Wirtschaft : Schlappe für Schering bei Arznei-Zulassung US-Behörde verlangt weitere klinische Studie

Corinna Visser

Berlin - Der Berliner Pharmakonzern Schering muss bei der Entwicklung eines Arzneimittels erneut einen Rückschlag hinnehmen. Die US-amerikanische Arzneimittelzulassungsbehörde FDA (Food and Drug Administration) verlange für das neue Kontrastmittel Vasovist mindestens eine zusätzliche klinische Studie, teilte Schering am Mittwoch mit. Weiter verlange die FDA eine erneute Analyse von Bildern aus den vorangegangen, abgeschlossenen Studien, bevor sie Vasovist für die USA zulassen könne.
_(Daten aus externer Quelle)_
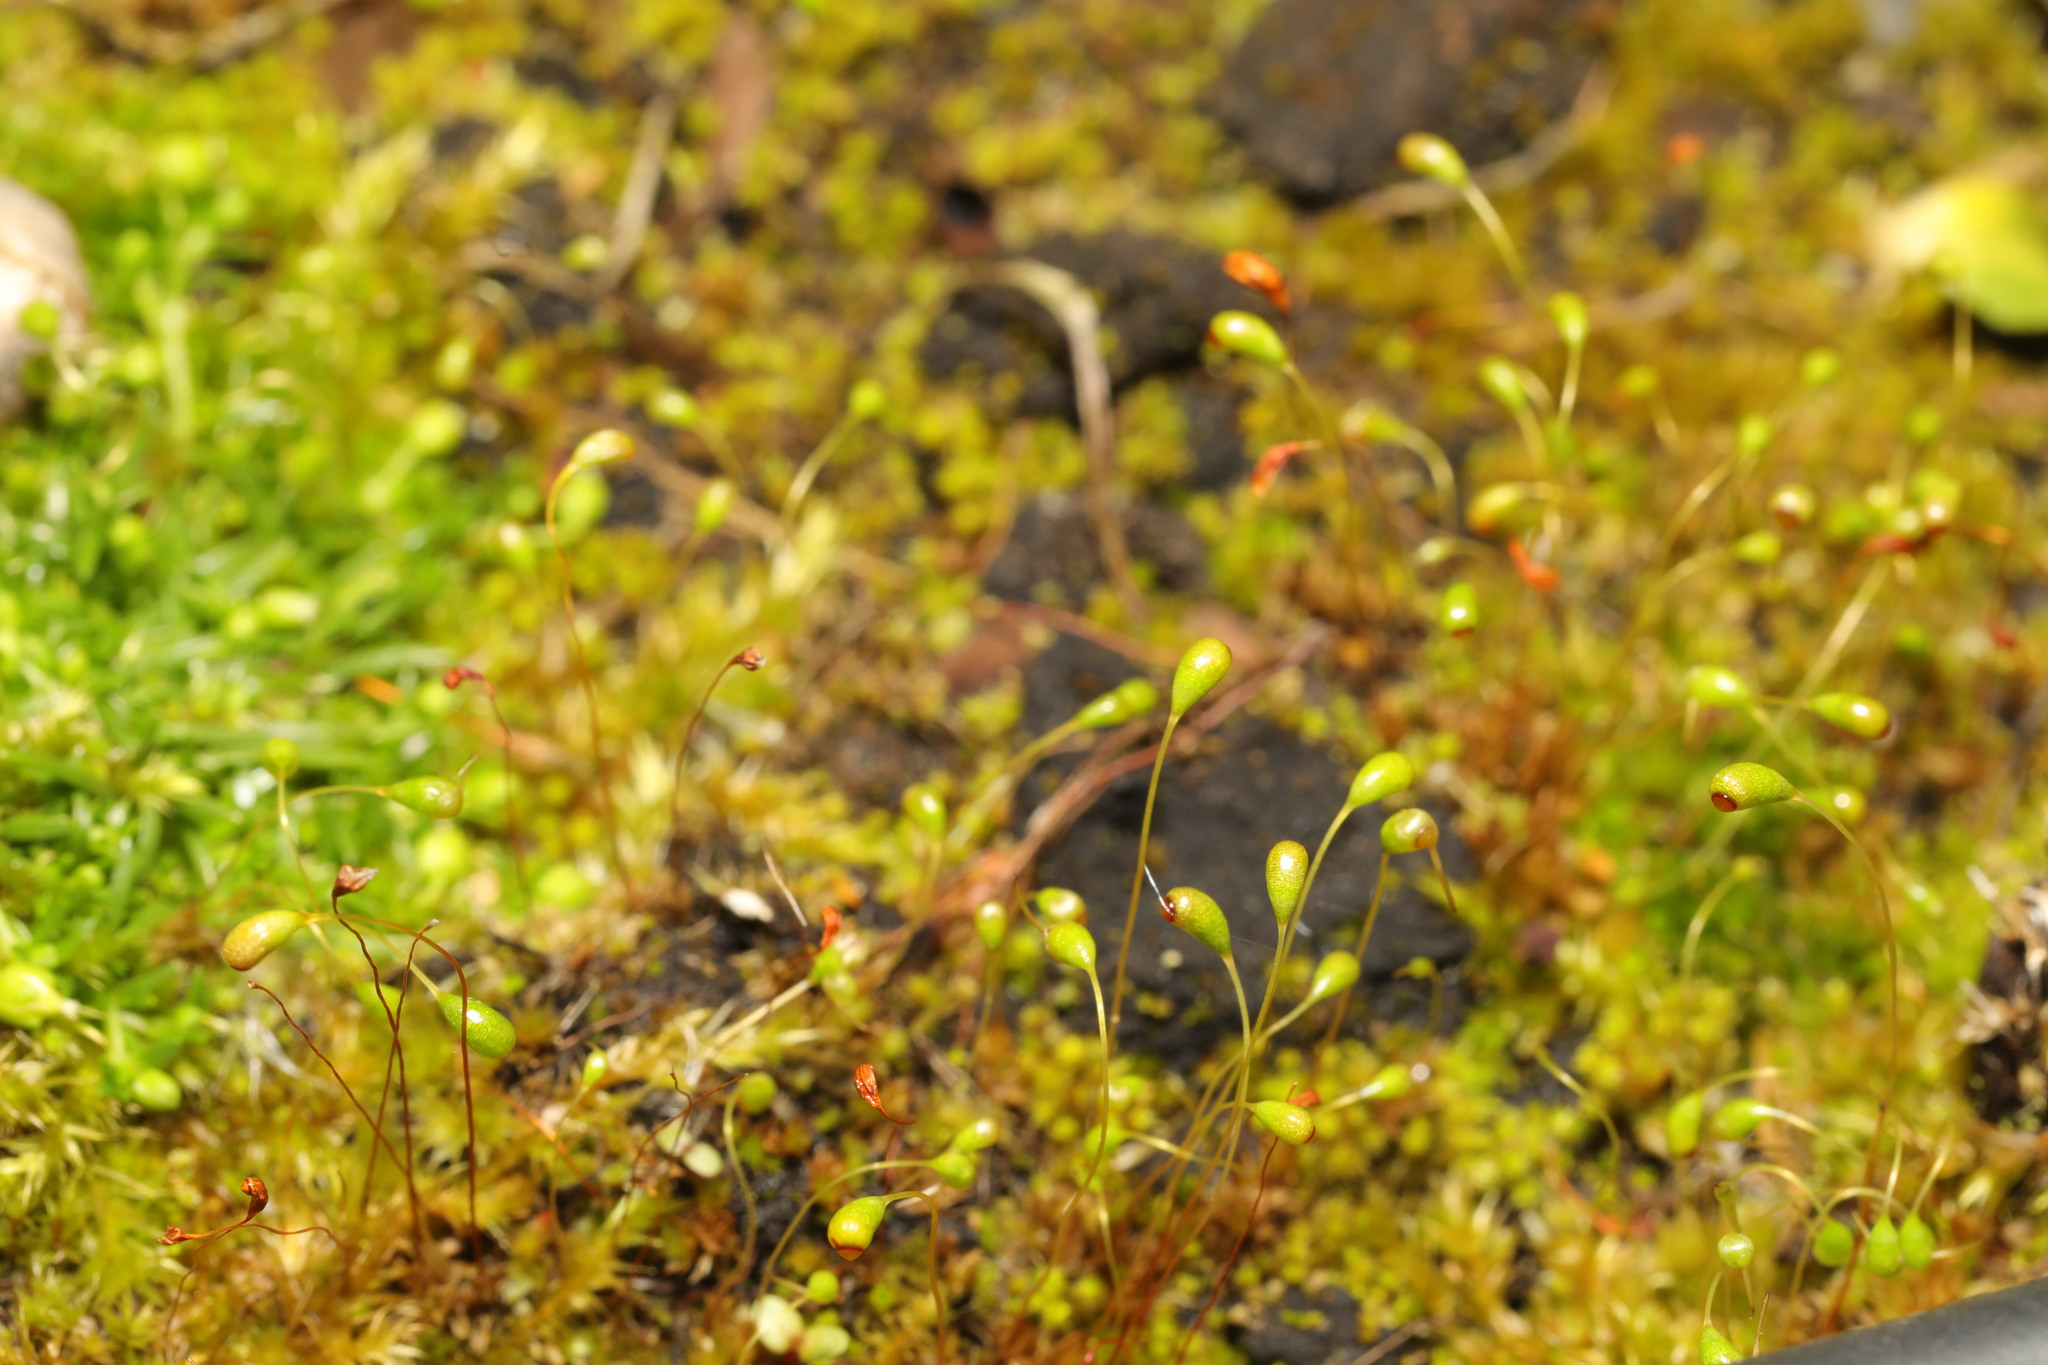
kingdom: Plantae
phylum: Bryophyta
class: Bryopsida
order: Funariales
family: Funariaceae
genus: Funaria
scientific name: Funaria hygrometrica
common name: Common cord moss
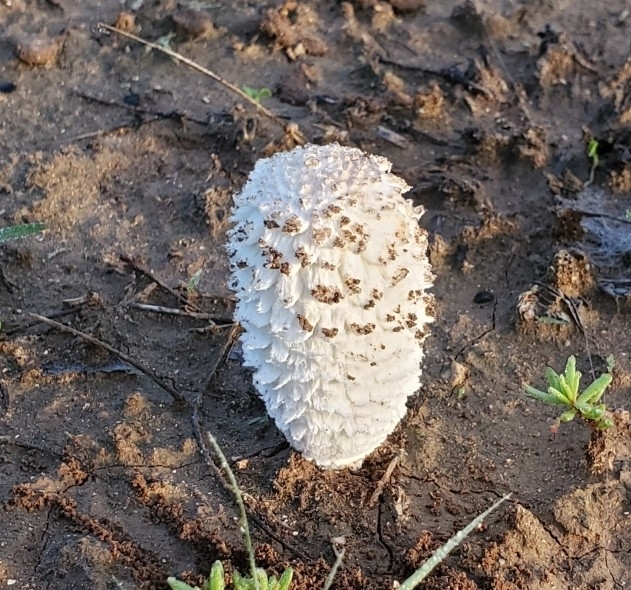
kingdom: Fungi
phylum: Basidiomycota
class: Agaricomycetes
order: Agaricales
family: Agaricaceae
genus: Coprinus
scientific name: Coprinus comatus
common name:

Schering erhofft sich von dem neuen Kontrastmittel Vasovist drei bis vier Jahre nach der Markteinführung Umsätze in Höhe von etwa 100 Millionen Euro jährlich.
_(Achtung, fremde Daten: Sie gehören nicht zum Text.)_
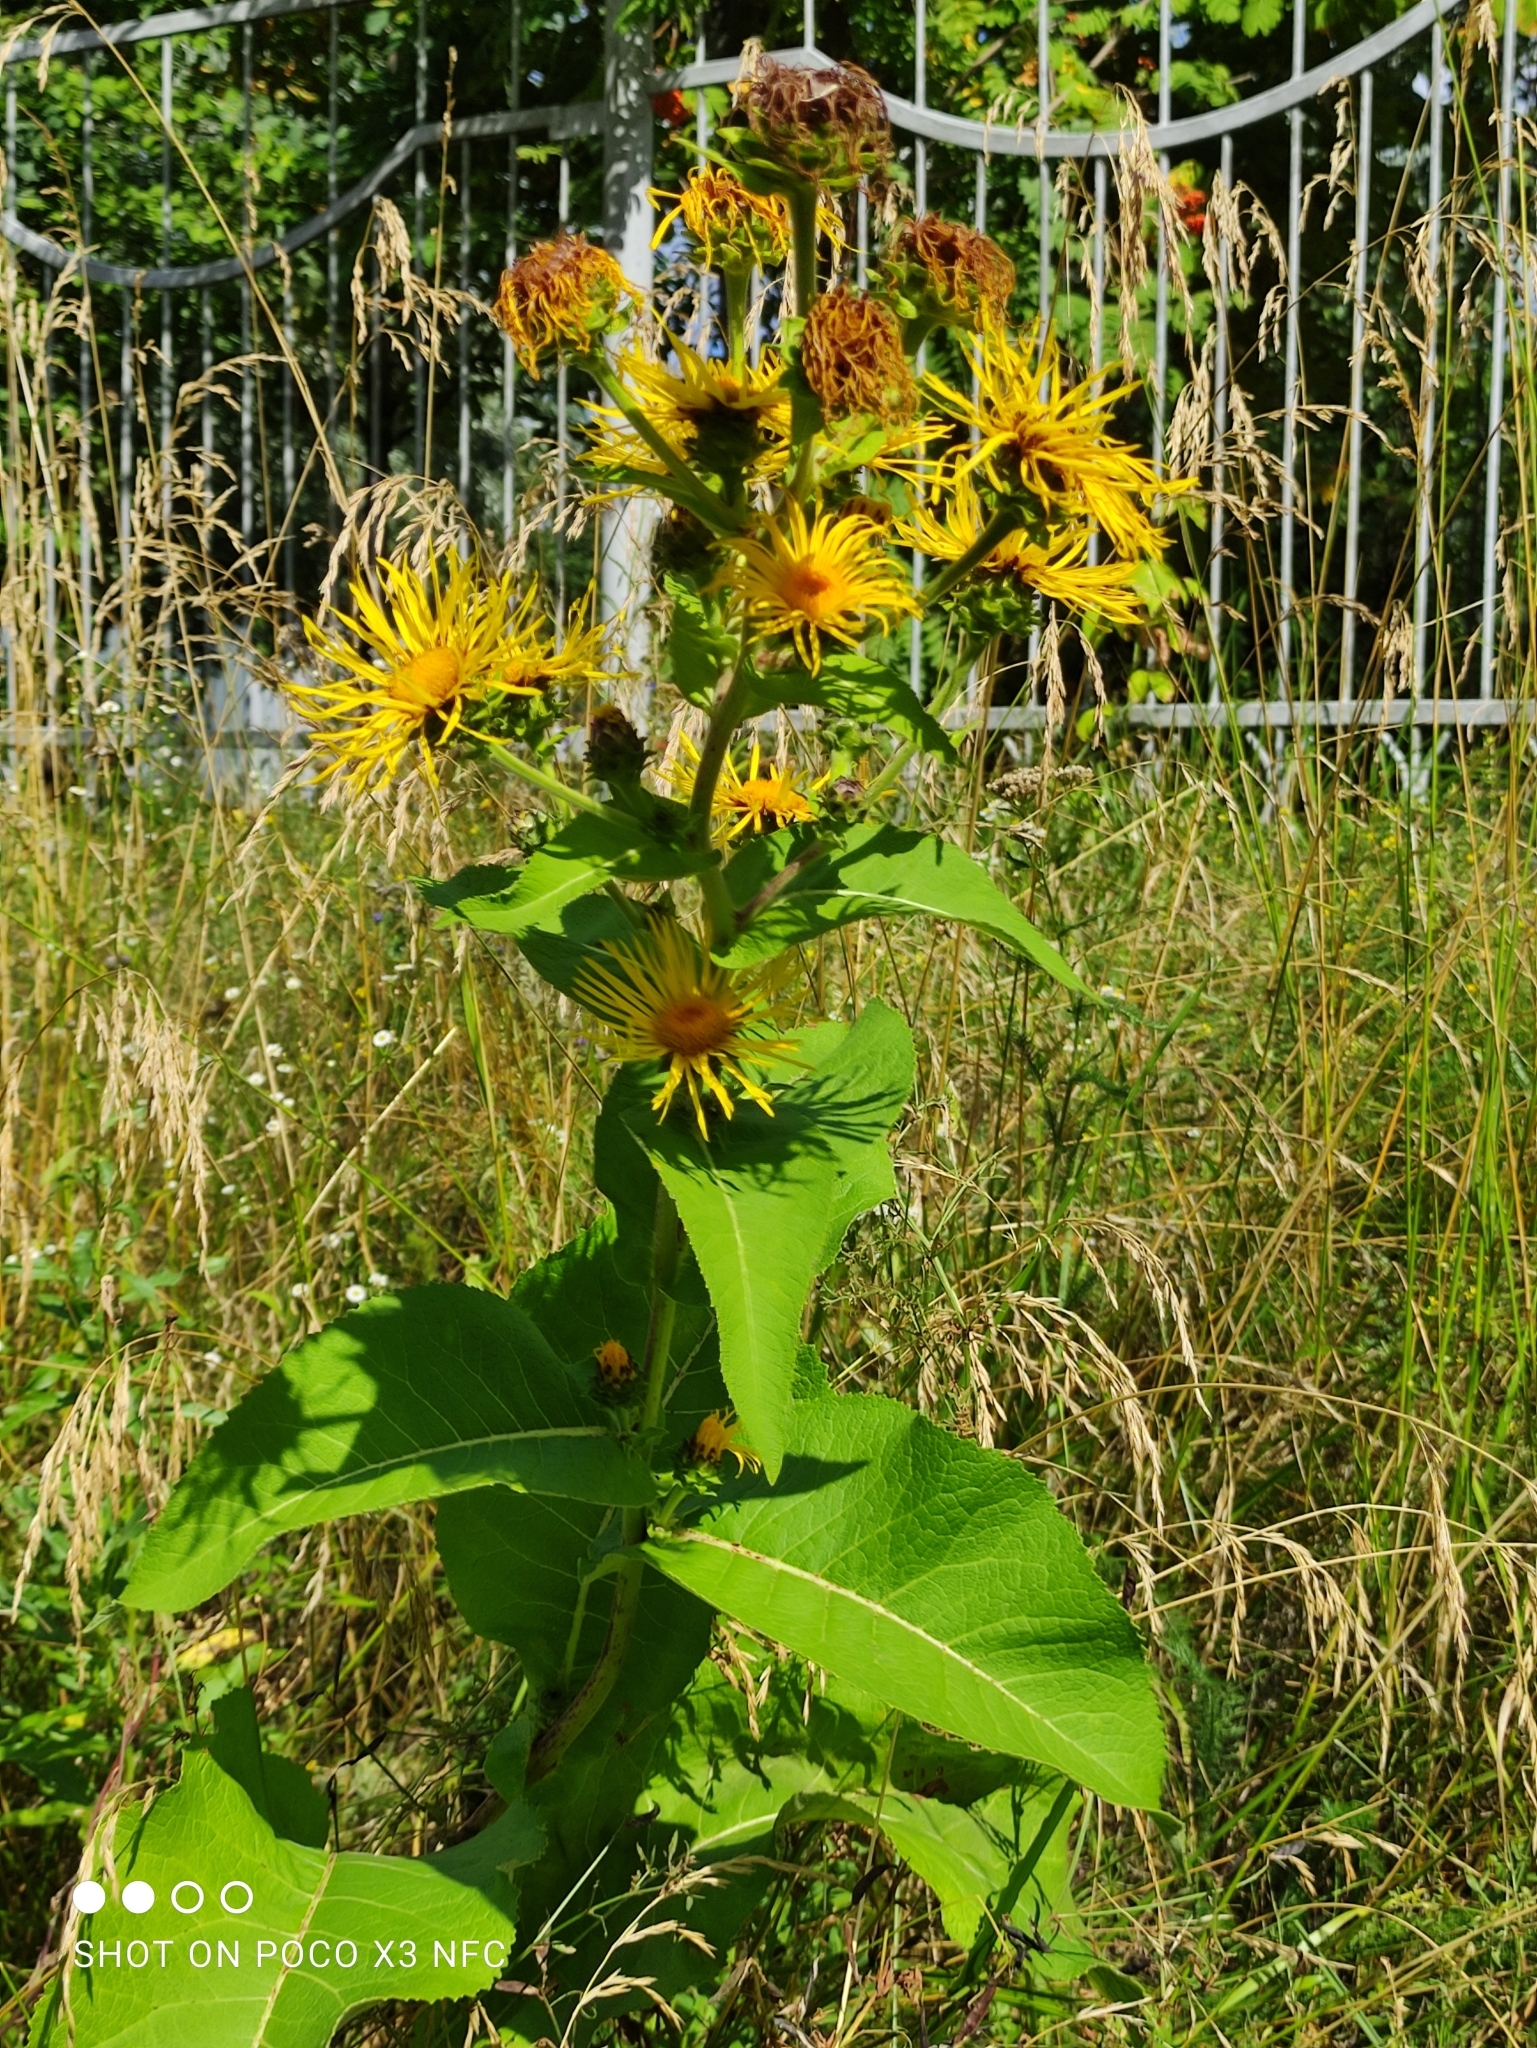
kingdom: Plantae
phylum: Tracheophyta
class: Magnoliopsida
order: Asterales
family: Asteraceae
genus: Inula
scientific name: Inula helenium
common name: Elecampane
Die Börse reagierte mit Kursabschlägen auf die Nachricht. In einem um den Vortagesschluss pendelnden Markt verlor die Schering-Aktie bis zum Nachmittag rund ein Prozent auf 54,03 Euro.
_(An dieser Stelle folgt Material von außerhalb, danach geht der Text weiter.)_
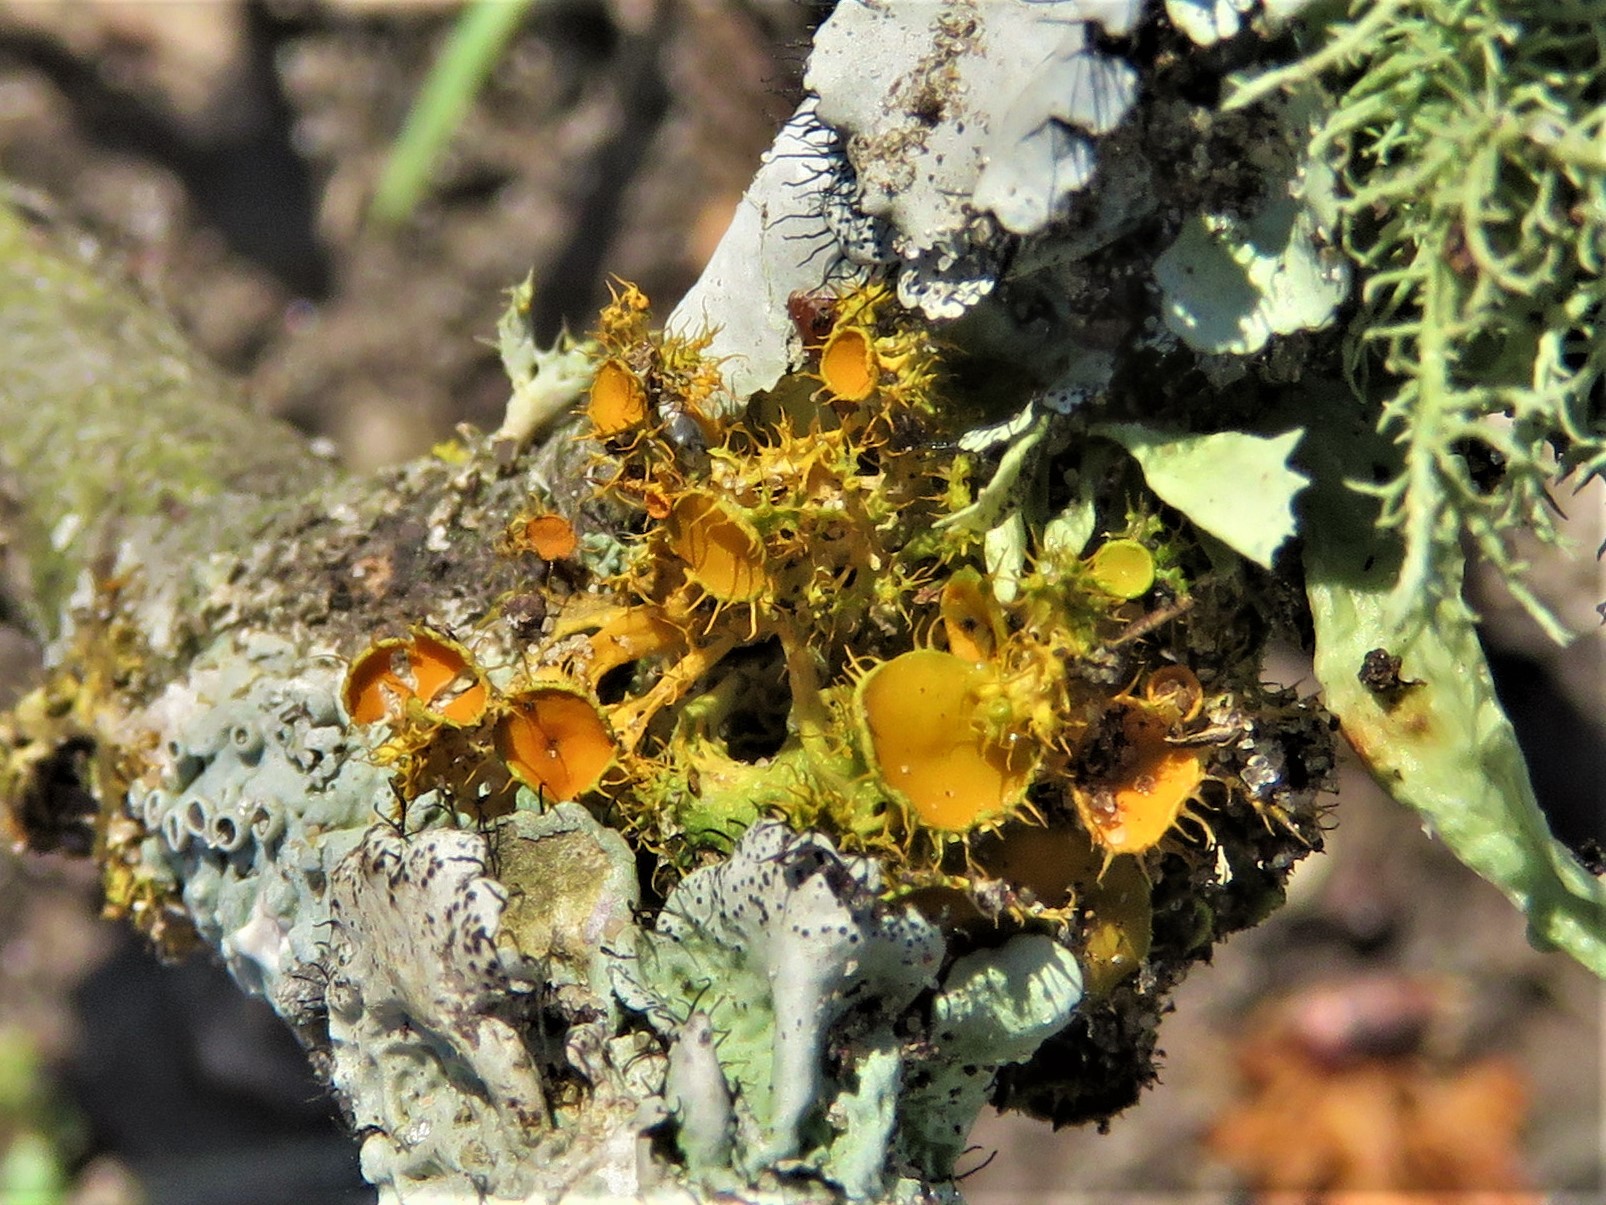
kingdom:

Schering hatte in den vergangenen Monaten bereits eine Reihe von Enttäuschungen zu verkraften. Am schwersten wog dabei, dass Zwischenergebnisse bei dem wichtigsten Hoffnungsträger, dem Darmkrebsmittel PTK/ZK, im März keine eindeutigen Beweise für dessen Wirksamkeit erbracht hatten. Auch spätere Studienergebnisse bei dem Krebsmittel fielen enttäuschend aus. Dabei hatte sich Schering von dem Darmkrebsmittel PTK/ZK Umsätze von mehr als einer Milliarde Euro jährlich erwartet.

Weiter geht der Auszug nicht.